:: Extract ::

=== Begin Enclosure ===

The approximate Pentagon Budget for 2009 is $635 billion for the Pentagon and $168 billion for the wars in Iraq and Afghanistan. This is over $800 billion dollars where the department of education gets $46.7 billion! Our priorities are definitely skewed in the nation! 800 billion dollars could send every high school senior to a four-year university! Imagine if we had a system where education was equalized for everyone, not just for the children of the Robber Class? No one would join its army — hmmm.

Imagine what else your taxes go for — you subsidize the government to torture other people. You give the government a portion of your hard earned money to spy on its own citizens. You help incarcerate people in morally bankrupt “three strikes” laws and help fight the failed war on drugs. And you guessed it, the Robber Class also benefits from the prison industrial complex and the war on drugs.

We do not pay our taxes to cover every American with universal, single-payer health care or universal university education. We also do not pay our taxes to have every American housed. I would pay my taxes for these things.

With the Federal Reserve System in place, federal income taxes are only a Robber Class illusion anyway — One that keeps “We the Robbed” in a constant state of political flux. If everyone who disagreed with U.S. foreign (and/or domestic) policy stopped filing and paying their federal income taxes, that would send quite a message!

We could, and we usually do, sit around and bitch and moan about taxes. As I pointed out in the chapter, we are literally taxed to death. But what do we do?

=== End Enclosure ===

:: Information supplied ::
=== Begin Enclosure ===

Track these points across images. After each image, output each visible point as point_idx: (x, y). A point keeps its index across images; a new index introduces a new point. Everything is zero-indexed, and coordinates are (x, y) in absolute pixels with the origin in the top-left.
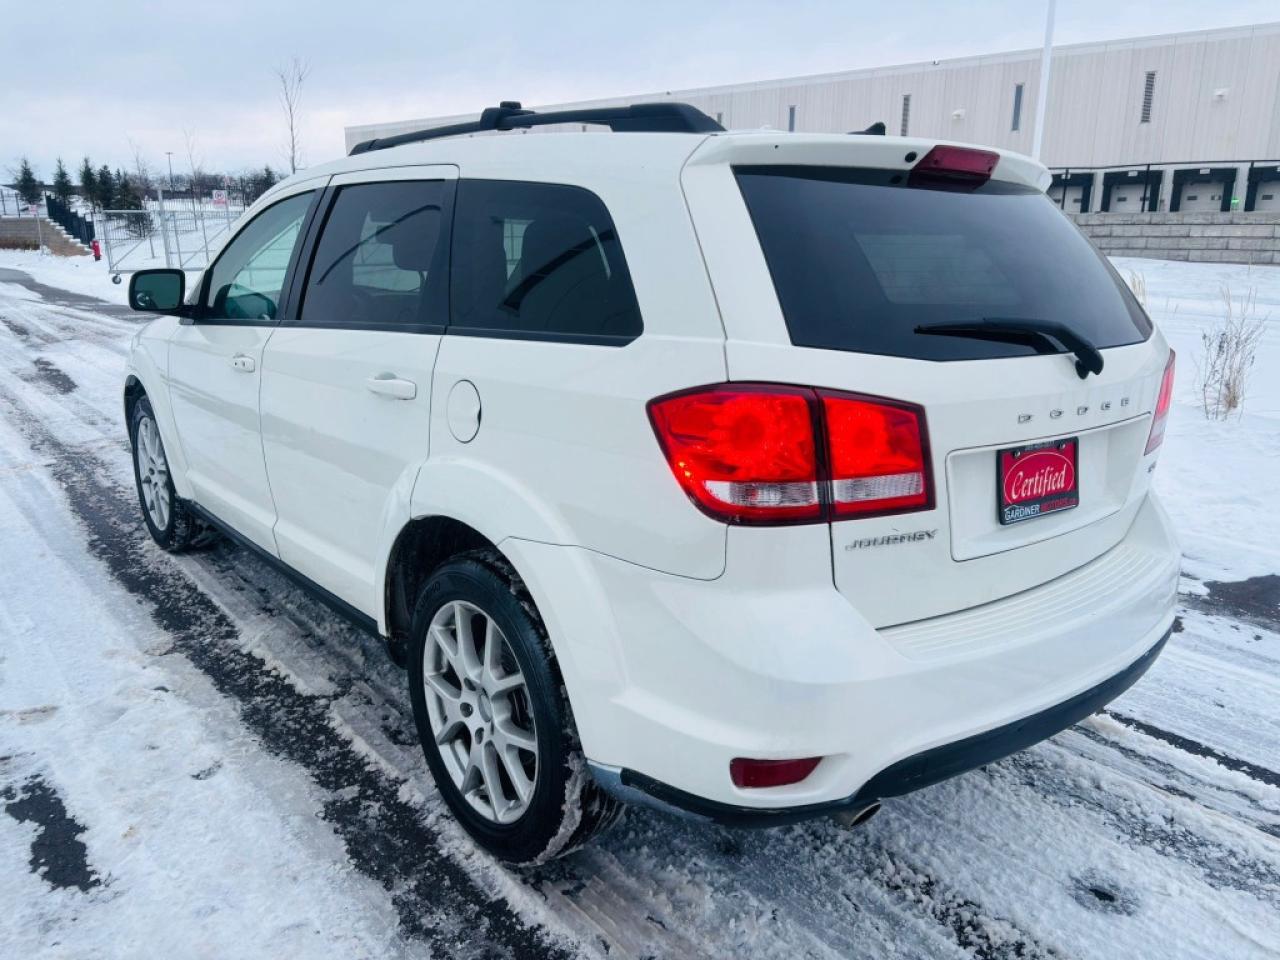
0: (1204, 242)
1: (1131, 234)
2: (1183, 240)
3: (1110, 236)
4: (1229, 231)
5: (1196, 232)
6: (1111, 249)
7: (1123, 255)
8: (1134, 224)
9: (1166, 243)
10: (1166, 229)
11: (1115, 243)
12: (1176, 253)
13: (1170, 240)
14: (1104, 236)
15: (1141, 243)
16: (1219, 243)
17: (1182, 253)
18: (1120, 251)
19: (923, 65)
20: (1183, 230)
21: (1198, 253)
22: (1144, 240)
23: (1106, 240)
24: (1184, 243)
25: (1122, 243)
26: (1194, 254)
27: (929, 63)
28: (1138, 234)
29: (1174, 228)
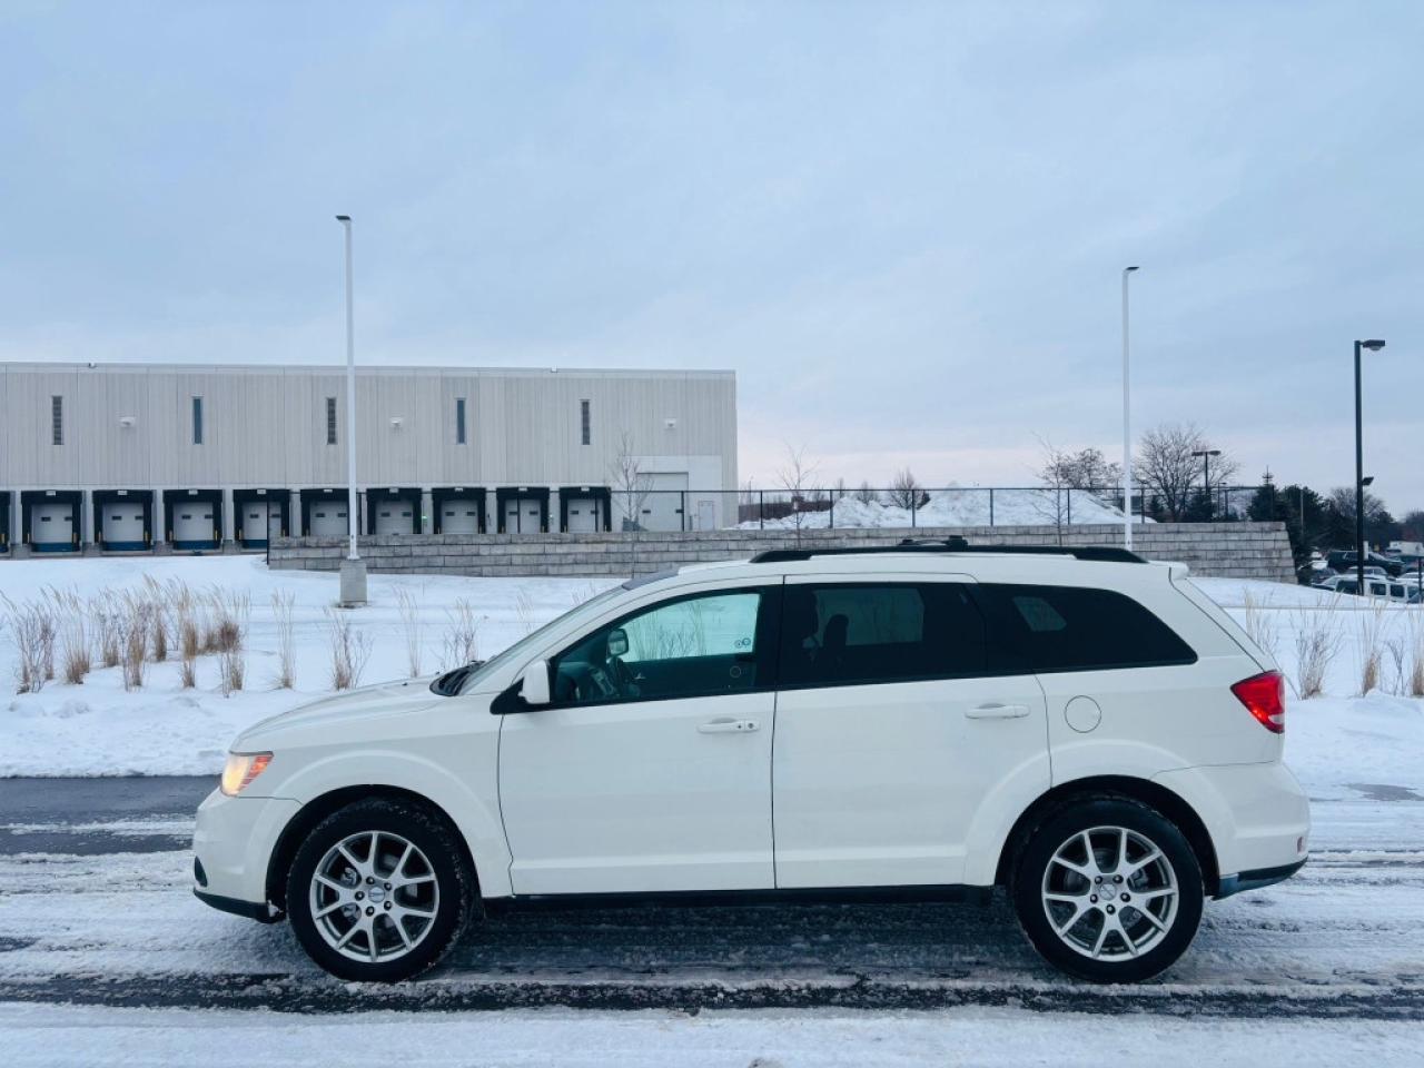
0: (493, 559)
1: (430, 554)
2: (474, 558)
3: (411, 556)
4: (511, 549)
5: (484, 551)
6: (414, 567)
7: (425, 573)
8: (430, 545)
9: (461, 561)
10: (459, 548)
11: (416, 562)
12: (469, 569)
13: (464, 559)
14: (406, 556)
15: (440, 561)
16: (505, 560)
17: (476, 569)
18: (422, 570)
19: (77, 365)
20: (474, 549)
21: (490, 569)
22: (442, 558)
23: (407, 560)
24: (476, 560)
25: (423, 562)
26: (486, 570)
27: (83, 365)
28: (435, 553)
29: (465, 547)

=== End Enclosure ===
=== Begin Enclosure ===

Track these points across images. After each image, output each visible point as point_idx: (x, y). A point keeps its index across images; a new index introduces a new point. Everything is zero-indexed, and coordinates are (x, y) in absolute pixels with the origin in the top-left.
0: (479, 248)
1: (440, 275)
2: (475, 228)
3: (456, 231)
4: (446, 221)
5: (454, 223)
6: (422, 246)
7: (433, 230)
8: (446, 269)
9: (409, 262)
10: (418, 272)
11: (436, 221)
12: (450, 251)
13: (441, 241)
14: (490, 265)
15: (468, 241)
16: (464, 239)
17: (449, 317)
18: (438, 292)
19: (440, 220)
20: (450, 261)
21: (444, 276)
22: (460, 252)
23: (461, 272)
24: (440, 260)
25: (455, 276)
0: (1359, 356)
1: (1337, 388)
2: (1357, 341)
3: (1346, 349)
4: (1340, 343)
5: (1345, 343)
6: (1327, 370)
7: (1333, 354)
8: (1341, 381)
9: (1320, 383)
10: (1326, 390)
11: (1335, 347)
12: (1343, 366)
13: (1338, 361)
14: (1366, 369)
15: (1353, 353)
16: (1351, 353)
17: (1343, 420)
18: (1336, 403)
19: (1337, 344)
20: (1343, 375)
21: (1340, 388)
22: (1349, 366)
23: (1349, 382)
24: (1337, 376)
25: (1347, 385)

=== End Enclosure ===
=== Begin Enclosure ===

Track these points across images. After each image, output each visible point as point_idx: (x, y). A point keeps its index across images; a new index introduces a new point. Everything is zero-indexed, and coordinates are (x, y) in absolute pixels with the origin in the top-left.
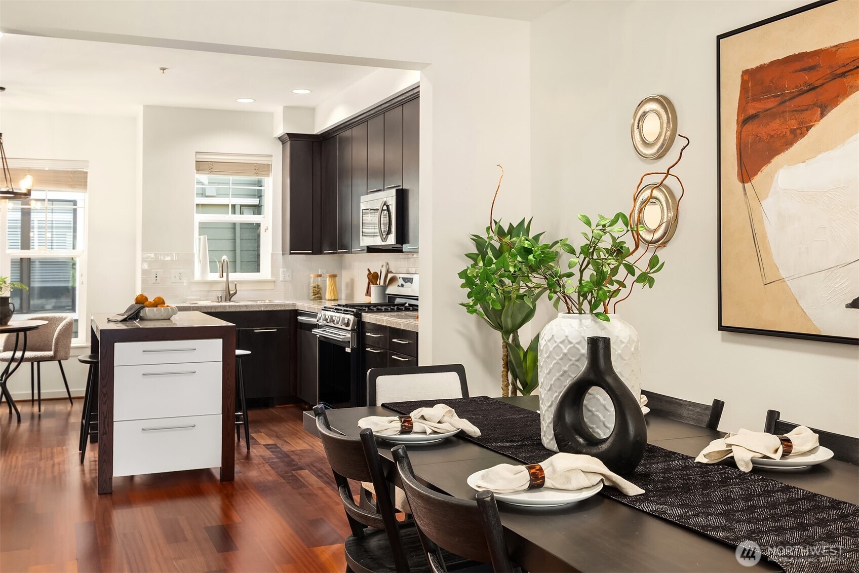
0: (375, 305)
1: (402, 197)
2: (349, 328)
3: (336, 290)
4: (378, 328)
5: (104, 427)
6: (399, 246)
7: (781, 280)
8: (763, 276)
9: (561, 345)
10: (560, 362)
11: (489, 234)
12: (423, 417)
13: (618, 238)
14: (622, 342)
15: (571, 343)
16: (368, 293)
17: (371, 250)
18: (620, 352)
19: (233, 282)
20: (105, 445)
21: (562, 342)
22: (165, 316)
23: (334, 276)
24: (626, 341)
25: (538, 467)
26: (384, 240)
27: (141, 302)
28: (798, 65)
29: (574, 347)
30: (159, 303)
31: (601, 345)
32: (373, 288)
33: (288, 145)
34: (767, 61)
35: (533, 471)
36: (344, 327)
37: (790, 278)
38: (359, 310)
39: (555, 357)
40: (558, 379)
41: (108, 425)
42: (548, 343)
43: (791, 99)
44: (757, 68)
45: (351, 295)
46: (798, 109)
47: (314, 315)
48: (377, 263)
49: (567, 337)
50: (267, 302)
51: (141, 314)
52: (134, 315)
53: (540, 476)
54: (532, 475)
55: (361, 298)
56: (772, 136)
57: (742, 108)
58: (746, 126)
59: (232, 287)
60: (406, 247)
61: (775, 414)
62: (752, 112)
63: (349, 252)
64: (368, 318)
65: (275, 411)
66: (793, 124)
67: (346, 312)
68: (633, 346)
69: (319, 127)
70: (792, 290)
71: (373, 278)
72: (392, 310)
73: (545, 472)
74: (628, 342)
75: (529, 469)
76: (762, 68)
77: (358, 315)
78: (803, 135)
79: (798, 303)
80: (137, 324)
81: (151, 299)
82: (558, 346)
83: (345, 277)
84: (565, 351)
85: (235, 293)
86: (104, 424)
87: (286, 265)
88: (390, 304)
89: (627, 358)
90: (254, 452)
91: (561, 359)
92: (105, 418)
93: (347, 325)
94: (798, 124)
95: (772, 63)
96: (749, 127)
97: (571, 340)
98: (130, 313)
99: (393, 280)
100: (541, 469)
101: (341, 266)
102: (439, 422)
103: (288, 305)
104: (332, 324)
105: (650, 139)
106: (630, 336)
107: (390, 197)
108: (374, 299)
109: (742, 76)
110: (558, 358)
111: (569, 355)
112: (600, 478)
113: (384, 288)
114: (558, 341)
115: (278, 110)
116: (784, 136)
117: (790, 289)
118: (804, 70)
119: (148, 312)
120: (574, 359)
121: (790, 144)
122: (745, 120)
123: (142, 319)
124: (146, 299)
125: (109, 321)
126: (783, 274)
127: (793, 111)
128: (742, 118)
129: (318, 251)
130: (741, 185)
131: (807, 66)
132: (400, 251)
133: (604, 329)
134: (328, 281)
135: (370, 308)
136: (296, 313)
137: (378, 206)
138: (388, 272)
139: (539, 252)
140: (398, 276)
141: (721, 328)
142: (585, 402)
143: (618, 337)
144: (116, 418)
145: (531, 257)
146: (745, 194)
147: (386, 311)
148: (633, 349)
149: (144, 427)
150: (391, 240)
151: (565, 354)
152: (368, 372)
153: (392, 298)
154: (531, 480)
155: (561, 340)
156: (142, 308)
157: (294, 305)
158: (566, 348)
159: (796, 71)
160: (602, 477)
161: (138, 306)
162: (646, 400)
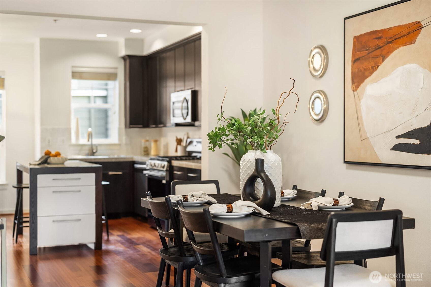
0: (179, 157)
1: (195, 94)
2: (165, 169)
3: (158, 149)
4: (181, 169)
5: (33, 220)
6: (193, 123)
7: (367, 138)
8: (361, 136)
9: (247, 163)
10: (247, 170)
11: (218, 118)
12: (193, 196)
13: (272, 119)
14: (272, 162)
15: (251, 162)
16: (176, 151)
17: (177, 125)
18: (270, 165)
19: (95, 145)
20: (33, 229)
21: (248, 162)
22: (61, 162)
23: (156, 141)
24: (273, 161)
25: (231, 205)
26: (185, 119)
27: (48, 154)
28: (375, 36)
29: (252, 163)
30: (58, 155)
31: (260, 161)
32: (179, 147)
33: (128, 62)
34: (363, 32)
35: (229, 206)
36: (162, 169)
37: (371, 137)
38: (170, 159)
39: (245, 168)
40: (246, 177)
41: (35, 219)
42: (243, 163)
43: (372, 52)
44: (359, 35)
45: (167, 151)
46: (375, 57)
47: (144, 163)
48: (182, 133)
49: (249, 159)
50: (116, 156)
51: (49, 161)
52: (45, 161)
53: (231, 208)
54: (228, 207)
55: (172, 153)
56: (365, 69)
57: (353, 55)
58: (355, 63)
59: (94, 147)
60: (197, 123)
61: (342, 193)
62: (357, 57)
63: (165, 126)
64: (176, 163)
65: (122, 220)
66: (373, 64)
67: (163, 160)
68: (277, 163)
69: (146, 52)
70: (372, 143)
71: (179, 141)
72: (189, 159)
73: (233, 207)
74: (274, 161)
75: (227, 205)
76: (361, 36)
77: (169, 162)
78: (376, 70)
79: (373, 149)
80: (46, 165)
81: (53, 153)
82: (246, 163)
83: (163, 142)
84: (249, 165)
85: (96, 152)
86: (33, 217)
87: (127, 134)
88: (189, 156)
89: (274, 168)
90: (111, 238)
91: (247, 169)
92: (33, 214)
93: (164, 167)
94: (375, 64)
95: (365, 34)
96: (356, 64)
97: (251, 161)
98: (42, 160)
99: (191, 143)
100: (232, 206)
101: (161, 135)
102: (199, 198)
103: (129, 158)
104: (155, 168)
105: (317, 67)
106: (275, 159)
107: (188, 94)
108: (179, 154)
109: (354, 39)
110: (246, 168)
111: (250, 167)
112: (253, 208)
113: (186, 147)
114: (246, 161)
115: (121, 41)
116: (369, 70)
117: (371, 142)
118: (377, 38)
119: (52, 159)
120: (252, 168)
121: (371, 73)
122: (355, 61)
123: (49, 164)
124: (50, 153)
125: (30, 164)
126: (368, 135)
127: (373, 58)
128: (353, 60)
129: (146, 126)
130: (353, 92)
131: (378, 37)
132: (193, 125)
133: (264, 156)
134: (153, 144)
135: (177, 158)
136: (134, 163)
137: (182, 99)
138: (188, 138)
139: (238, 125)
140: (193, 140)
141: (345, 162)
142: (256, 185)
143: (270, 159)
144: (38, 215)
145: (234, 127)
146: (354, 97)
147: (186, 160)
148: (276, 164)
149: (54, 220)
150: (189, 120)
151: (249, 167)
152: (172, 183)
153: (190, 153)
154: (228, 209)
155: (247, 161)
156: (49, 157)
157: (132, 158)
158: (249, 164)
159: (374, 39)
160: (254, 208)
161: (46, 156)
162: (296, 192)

=== End Enclosure ===

:: Exercise set ::
a) In the passage about taxes, how much does the department of education get?
b) Quote the passage about taxes word for word, everything from "With the Federal" down to "quite a message!".

:: Solutions ::
a) $46.7 billion.

b)
With the Federal Reserve System in place, federal income taxes are only a Robber Class illusion anyway — One that keeps “We the Robbed” in a constant state of political flux. If everyone who disagreed with U.S. foreign (and/or domestic) policy stopped filing and paying their federal income taxes, that would send quite a message!